Thanks to a new generation of planetary scientists and NASA leaders, Mars missions resumed in the 1990s. A fleet of increasingly sophisticated orbiters, landers, and rovers — not only from the U.S. but also from Europe, Japan, and India — have built a strong case for a warmer, wetter Mars in the past and possible seasonal flows of water in the present. Since liquid water is considered a fundamental requirement for life, interest in Mars is enjoying a tremendous resurgence, much to the aging Vikings’ delight.Return of the Viking Interns
The youngest representatives from the Viking mission at Saturday’s gala were a dozen 60-somethings who had been among the 58 undergraduate interns chosen from more than 600 applicants to spend a month at JPL during the summer of ’76. The internship program — the first of its type at NASA — was the brainchild of lander-imaging-team leader Tim Mutch of Brown University and his colleague Carl Sagan of Cornell University, who was not yet a household name (his Cosmos TV series was still four years away). Its success prompted future missions to offer similar opportunities to college students.

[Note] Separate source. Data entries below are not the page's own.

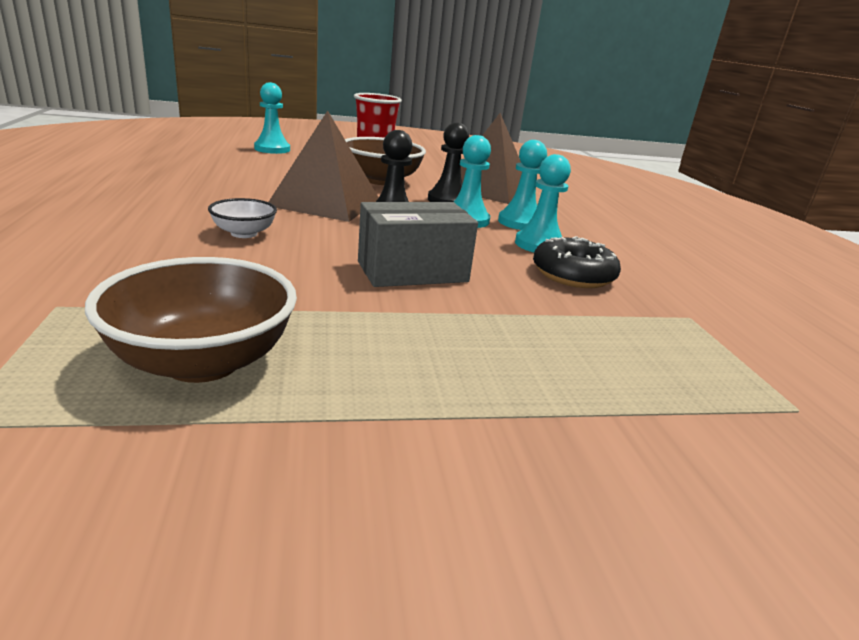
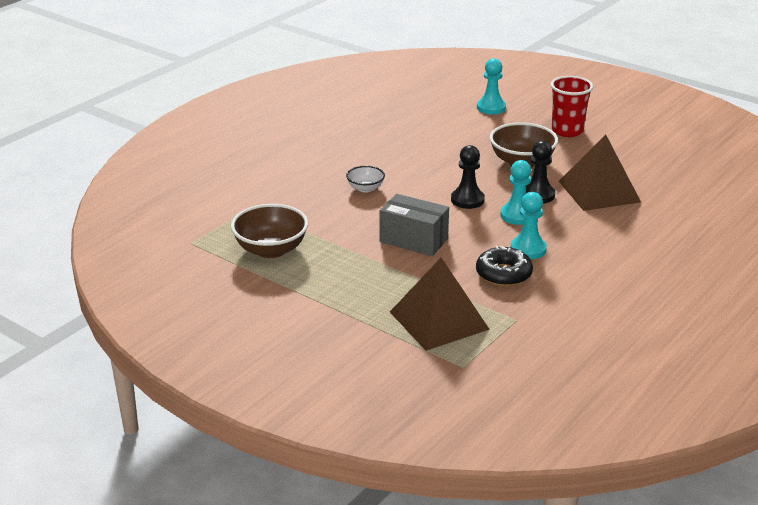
camera: 50 degrees right, 5 degrees up
(325, 202) = (446, 175): brown pyramid -> brown pyramid (438, 320)
(520, 222) = (554, 229): turquoise pawn -> none

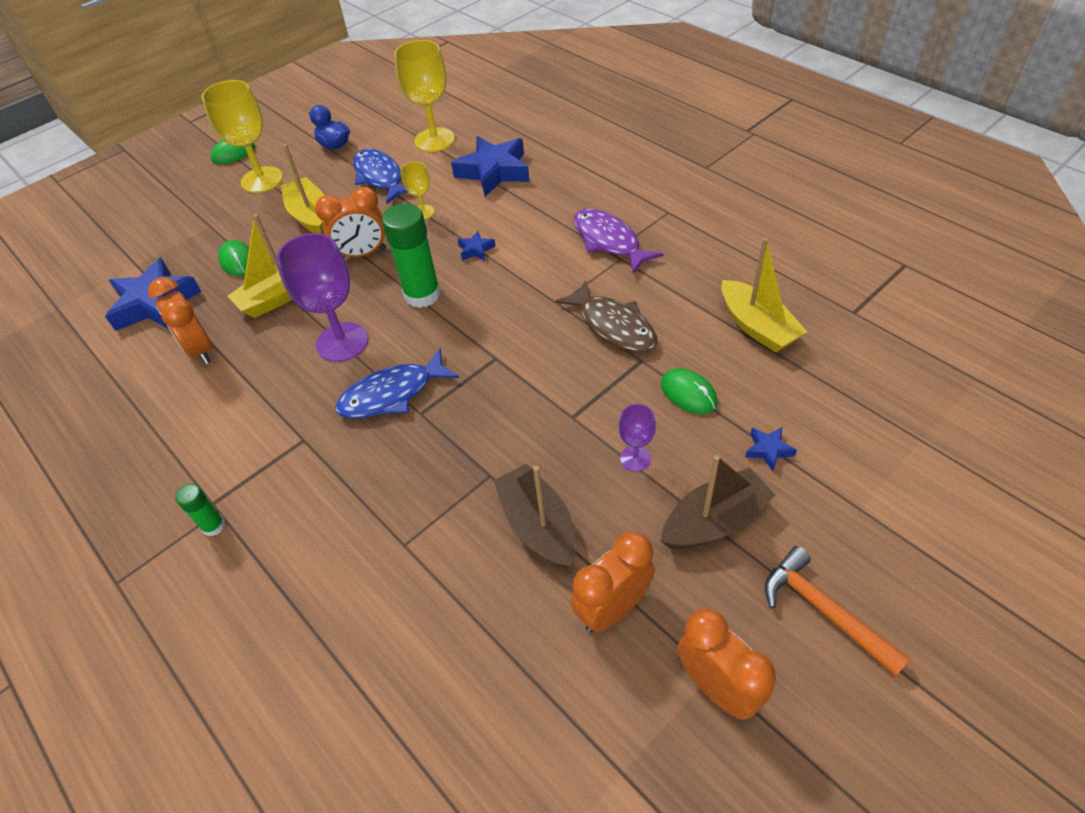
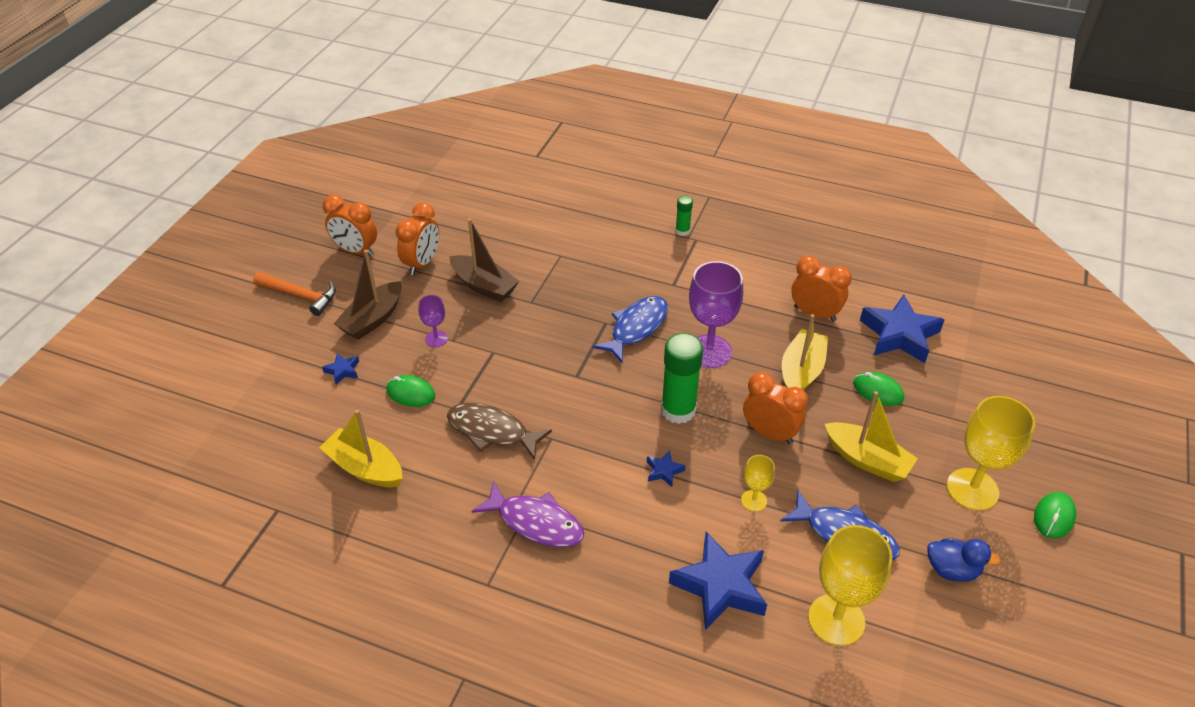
camera: 150 degrees right, 5 degrees down
(362, 254) = (769, 433): orange clock -> orange clock turned 75 degrees clockwise

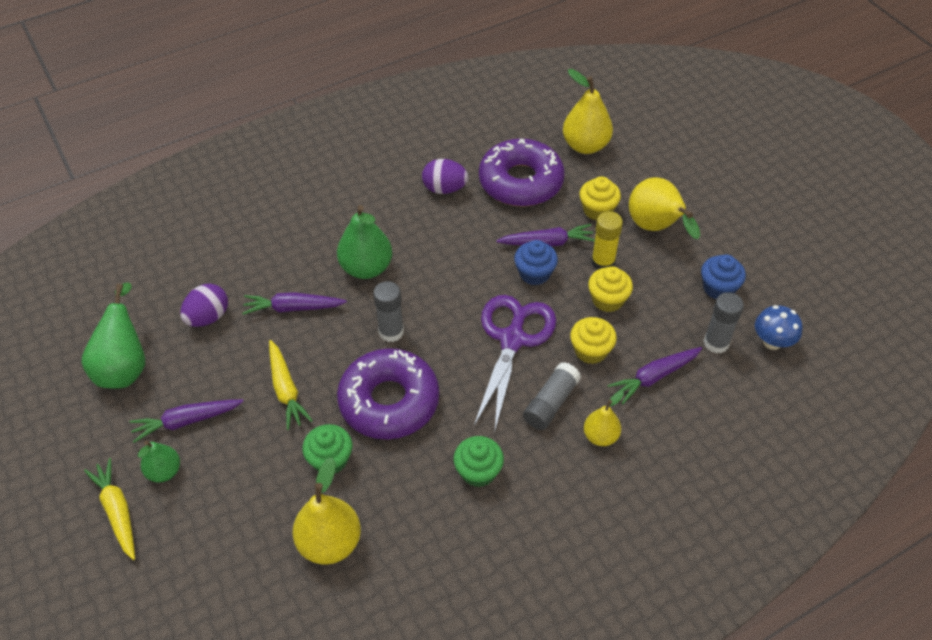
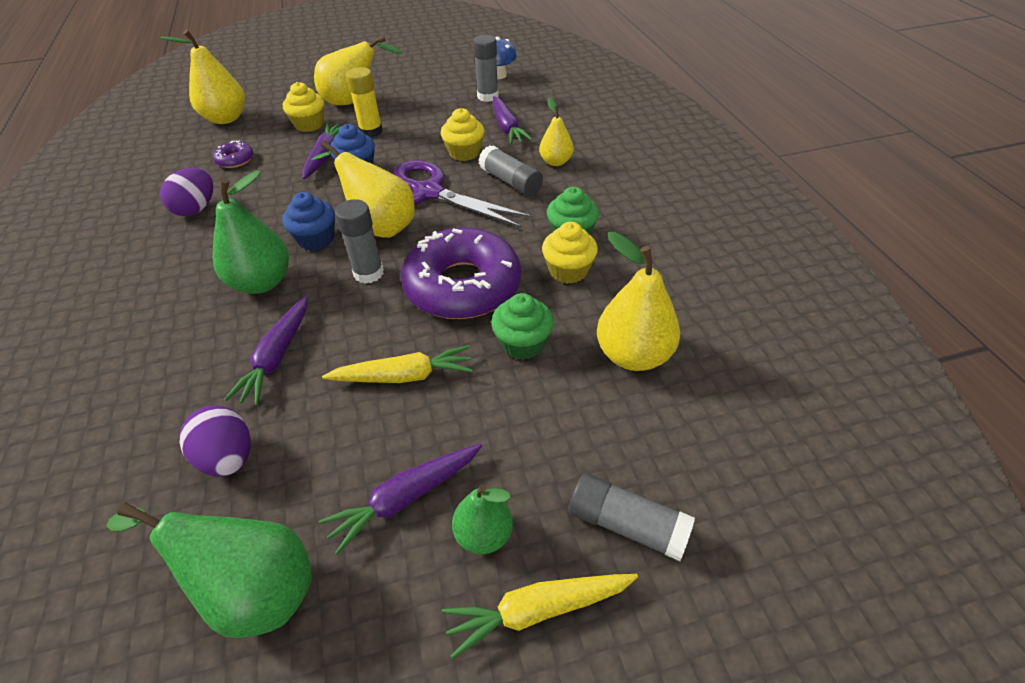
camera: 75 degrees left, 5 degrees down
(176, 555) = (627, 525): none -> grey glue stick
(186, 421) = (405, 498): purple carrot -> purple carrot turned 60 degrees clockwise
(453, 318) = (379, 226): none -> yellow pear
(521, 182) = (235, 160): purple donut -> purple donut, size x0.42
(607, 300) = (414, 136): yellow cupcake -> yellow cupcake (568, 271)
(718, 288) = (435, 86): blue cupcake -> blue cupcake (316, 239)

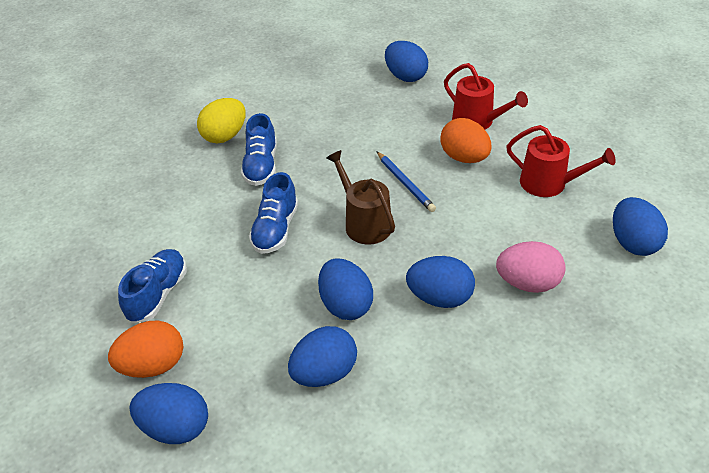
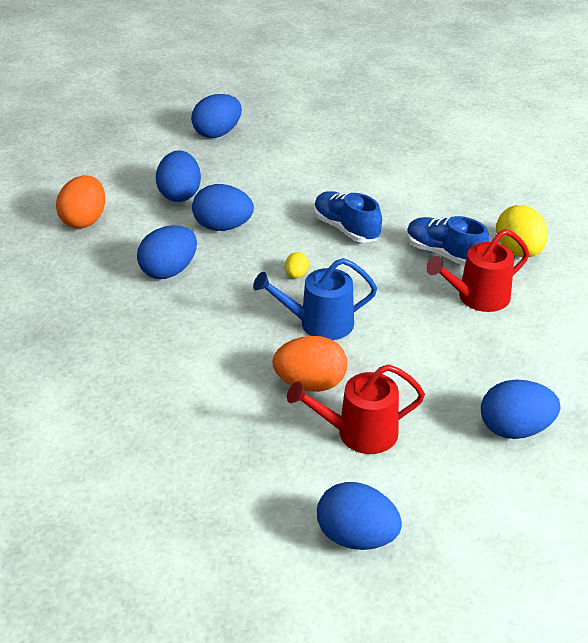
camera: 125 degrees right, 5 degrees down
(153, 365) = (276, 139): orange egg -> orange egg (84, 220)
(158, 294) = (339, 158): blue shoe -> none
(364, 223) = (296, 275): brown watering can -> yellow egg
(405, 183) = (319, 323): blue pencil -> blue watering can
(527, 283) = (119, 322): pink egg -> none
(549, 184) = (202, 417): red watering can -> red watering can (478, 297)
(633, 243) = (66, 415): blue egg -> blue egg (356, 537)

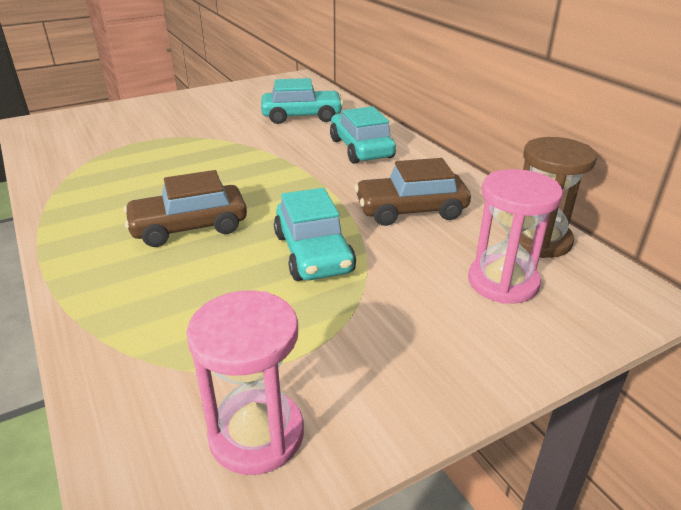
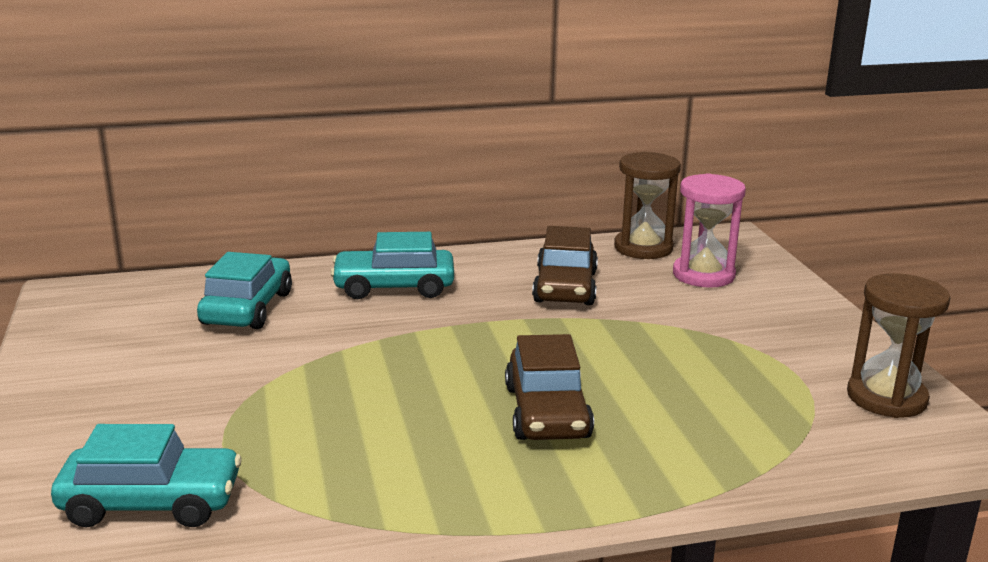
camera: 75 degrees left, 10 degrees down
(256, 434) = (886, 398): pink hourglass -> brown hourglass
(313, 253) = (632, 346): turquoise car -> turquoise car (151, 503)

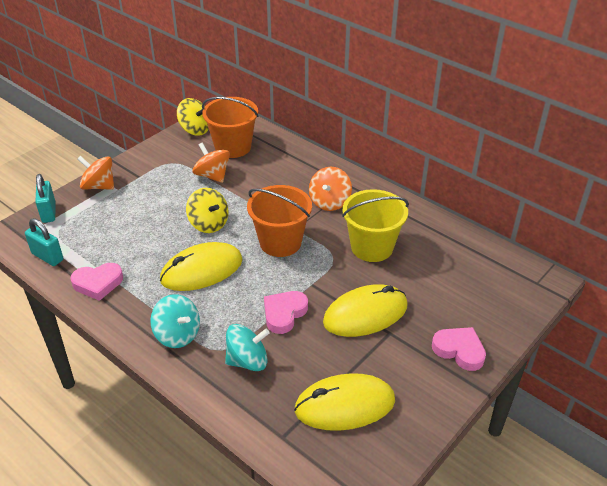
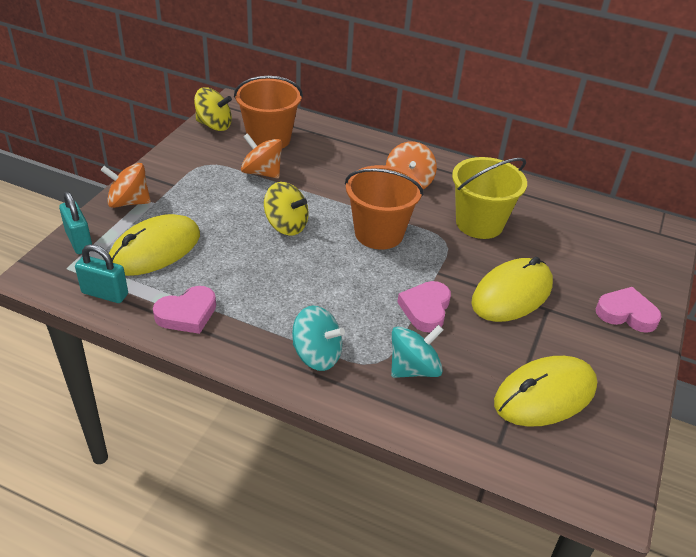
camera: 20 degrees left, 0 degrees up
(202, 270) = (306, 278): yellow mouse -> yellow mouse (155, 249)

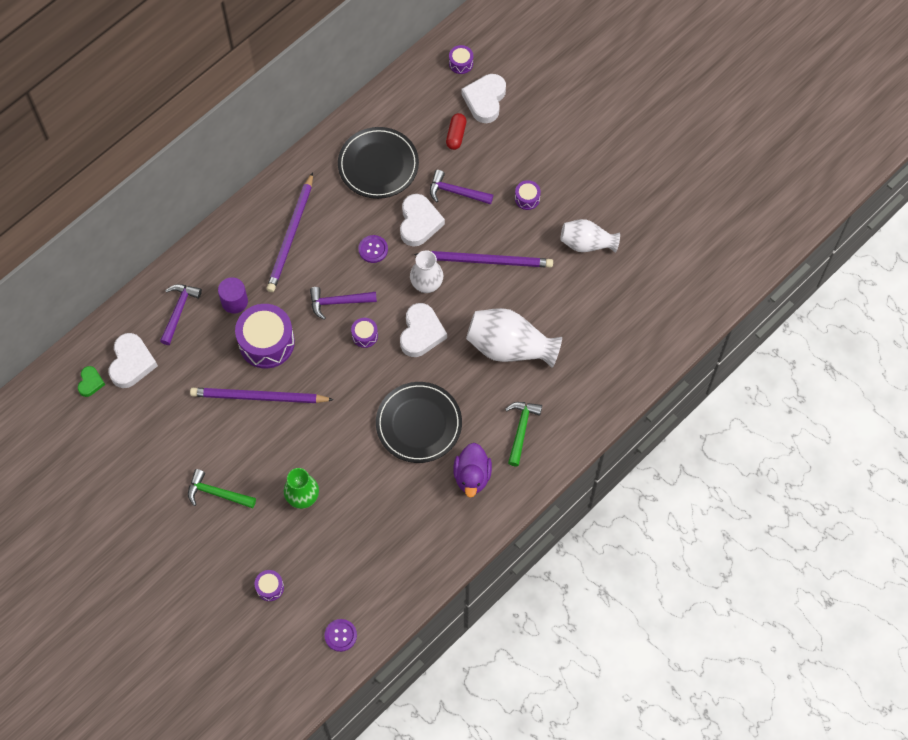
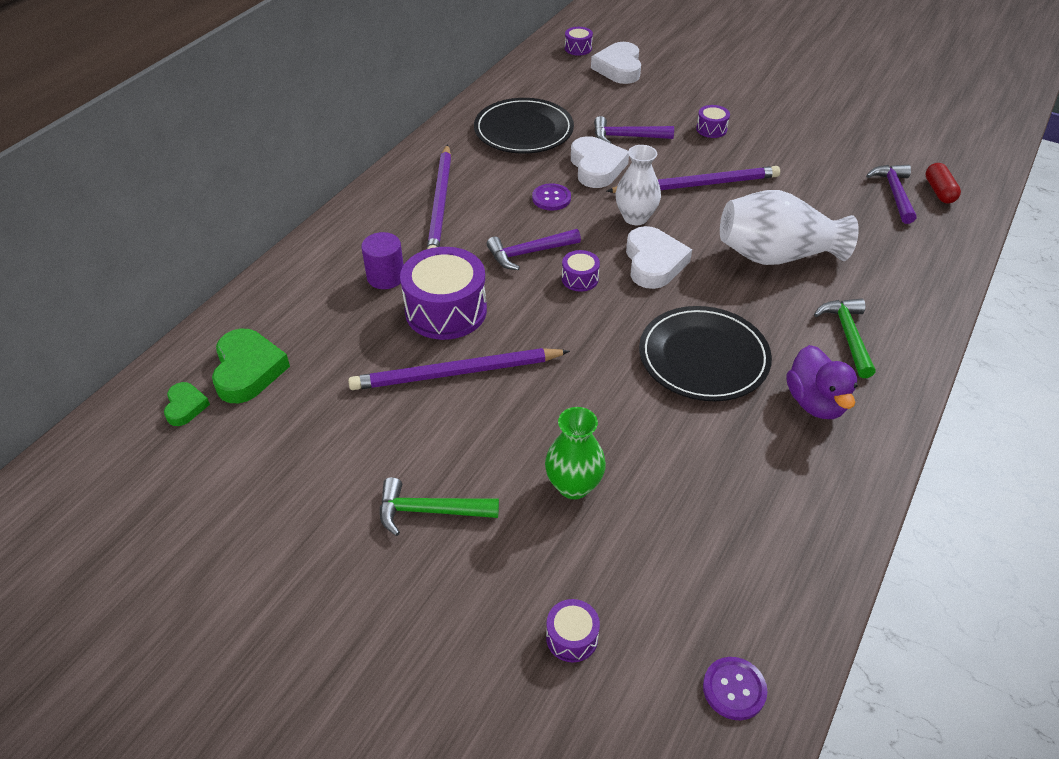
camera: 15 degrees left, 20 degrees down
(131, 363) = (248, 370): white heart -> green heart
(178, 311) = (308, 301): purple hammer -> purple hammer (894, 193)
(456, 135) = (601, 96): red capsule -> red capsule (939, 191)
(587, 243) = (804, 152): white vase -> none

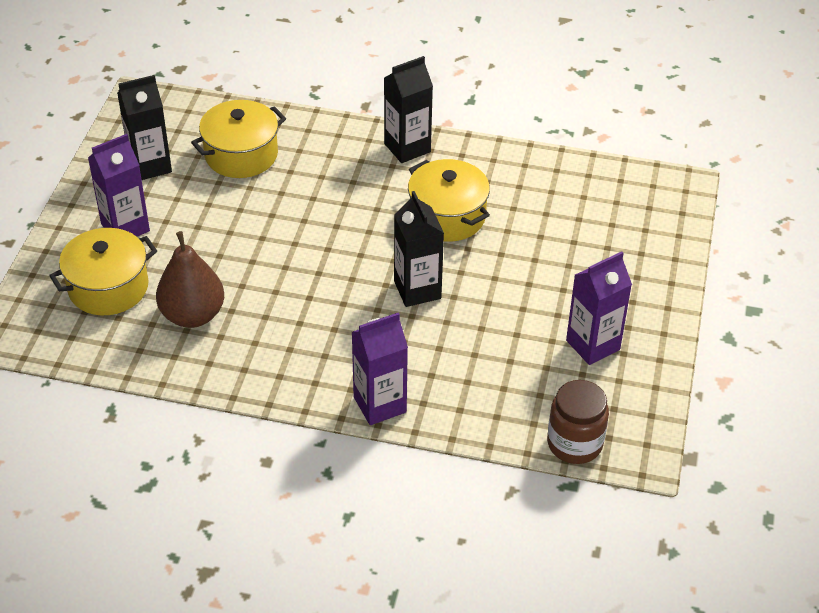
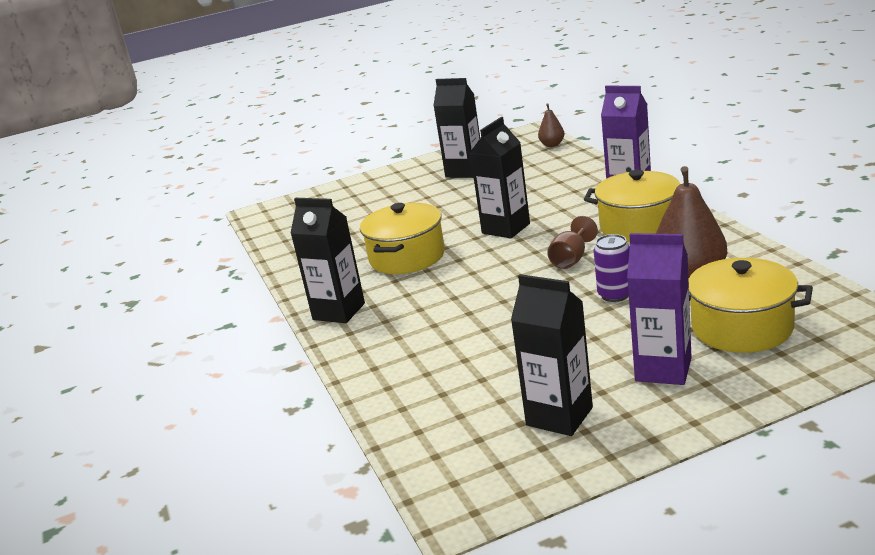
camera: 120 degrees left, 20 degrees down
(229, 269) = (615, 295): none -> purple can
(241, 155) = (462, 378): yellow pot -> yellow pot (639, 226)
(310, 286) = (571, 259): none -> brown goblet
(574, 443) = (552, 145): brown jar -> brown pear
(593, 345) = (464, 171): purple carton -> black carton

Many Viking interns went on to have illustrious careers in astrophysics, planetary science, aerospace engineering, and related fields. The names of quite a few of them are likely familiar to readers of Sky & Telescope. Among them:
- Steve Albers, who in July 1991 produced what was, at the time, widely regarded as the best-ever photograph of a total solar eclipse;
- Ken Carpenter, one of NASA’s top scientists on the Hubble Space Telescope project;
- Andy Chaikin, who worked at S&T in the 1980s and wrote the best-selling book A Man on the Moon, which was made into an HBO mini-series;
- Paul Spudis, a geologist at the Lunar and Planetary Institute and the world’s leading advocate of developing the Moon’s resources;
- David Thompson, the CEO of Orbital Sciences Corp., whose Cygnus spacecraft are resupplying the International Space Station; and...
- me! I worked at S&T for 22 years beginning in 1986, serving the last 8 as Editor in Chief, and am now the press officer for the American Astronomical Society.